CUBA (Pulso) — El Departamento de Estado de Estados Unidos designó este jueves nueve entidades y dos funcionarios del régimen cubano. La medida apunta al sistema de misiones médicas en el exterior.
Entre las entidades sancionadas figuran la Comercializadora de Servicios Médicos Cubanos S.A. (CSMC) y la Unidad Central de Cooperación Médica (UCCM). Washington acusa a ambas de operar un esquema de trabajo forzoso. También se designó a la directora de UCCM, Gretza Sánchez Padrón, y al ministro de Salud Pública, José Ángel Portal Miranda.
La ronda incluye además tres entidades del sector energético: el Centro de Investigaciones del Petróleo (CEINPET), Empresa de Energía S.A. (ENERSA) y EINARBO S.A. Se sumó la Terminal de Contenedores de Mariel S.A., vinculada al conglomerado militar GAESA. También fueron designadas CEIBA Investments Limited y ORBIT S.A., procesador de remesas.
El canciller cubano Bruno Rodríguez calificó las medidas de «acto de agresión». Según Rodríguez, Washington busca «provocar una crisis humanitaria» y oculta «intenciones genocidas», según publicó en redes sociales.

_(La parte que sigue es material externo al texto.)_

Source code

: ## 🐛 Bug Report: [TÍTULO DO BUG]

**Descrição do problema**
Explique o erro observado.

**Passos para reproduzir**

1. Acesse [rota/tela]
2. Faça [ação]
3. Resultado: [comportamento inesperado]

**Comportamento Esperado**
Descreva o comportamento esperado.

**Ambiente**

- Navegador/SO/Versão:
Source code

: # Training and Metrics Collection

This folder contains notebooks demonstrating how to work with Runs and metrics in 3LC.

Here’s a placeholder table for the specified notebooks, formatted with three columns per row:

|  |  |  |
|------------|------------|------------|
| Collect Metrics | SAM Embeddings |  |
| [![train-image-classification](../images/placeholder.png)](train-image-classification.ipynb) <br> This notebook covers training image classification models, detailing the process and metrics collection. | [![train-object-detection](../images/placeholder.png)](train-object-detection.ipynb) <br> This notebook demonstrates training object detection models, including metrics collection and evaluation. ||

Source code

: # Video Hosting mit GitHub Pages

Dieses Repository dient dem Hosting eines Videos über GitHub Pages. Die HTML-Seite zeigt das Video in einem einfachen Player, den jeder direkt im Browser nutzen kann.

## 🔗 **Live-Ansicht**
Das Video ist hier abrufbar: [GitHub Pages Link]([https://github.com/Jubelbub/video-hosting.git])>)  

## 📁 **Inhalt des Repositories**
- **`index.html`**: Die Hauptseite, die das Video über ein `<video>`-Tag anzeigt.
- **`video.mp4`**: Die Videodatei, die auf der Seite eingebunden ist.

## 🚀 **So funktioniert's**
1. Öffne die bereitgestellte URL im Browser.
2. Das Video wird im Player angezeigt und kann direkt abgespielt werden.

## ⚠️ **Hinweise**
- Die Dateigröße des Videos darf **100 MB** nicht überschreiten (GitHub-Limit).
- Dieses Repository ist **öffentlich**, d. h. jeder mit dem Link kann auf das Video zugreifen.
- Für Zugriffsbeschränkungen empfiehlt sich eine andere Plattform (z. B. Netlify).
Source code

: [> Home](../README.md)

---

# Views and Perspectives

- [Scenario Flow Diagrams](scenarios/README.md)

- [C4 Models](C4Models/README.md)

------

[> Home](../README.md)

Las brigadas médicas cubanas operan desde hace más de seis décadas. Según datos oficiales, han enviado más de 600 mil profesionales a 165 países. Actualmente unos 24 mil sanitarios cubanos trabajan en 56 países. Entre 2018 y 2020, las exportaciones de servicios profesionales representaron más del 40% del total exportado por Cuba, según la ONEI.
Bajo presión de Washington, los gobiernos de Honduras, Guatemala, Jamaica, Antigua y Barbuda, Bahamas, Granada, Guyana y Trinidad y Tobago ya suspendieron o reformaron su cooperación médica con La Habana.
El presidente Trump firmó el 1 de mayo una Orden Ejecutiva que amenaza con sanciones a quienes apoyen financiera, material o tecnológicamente al gobierno cubano en sectores como energía, defensa, finanzas y minería.
Pulso Global observa: las sanciones aprietan la principal fuente de divisas del régimen. El programa médico no es ayuda humanitaria; es, según Washington, una fuente de ingresos sostenida por trabajo forzoso. Cada país que cancela contratos con La Habana reduce el oxígeno financiero de un aparato estatal que vive de exportar mano de obra cautiva.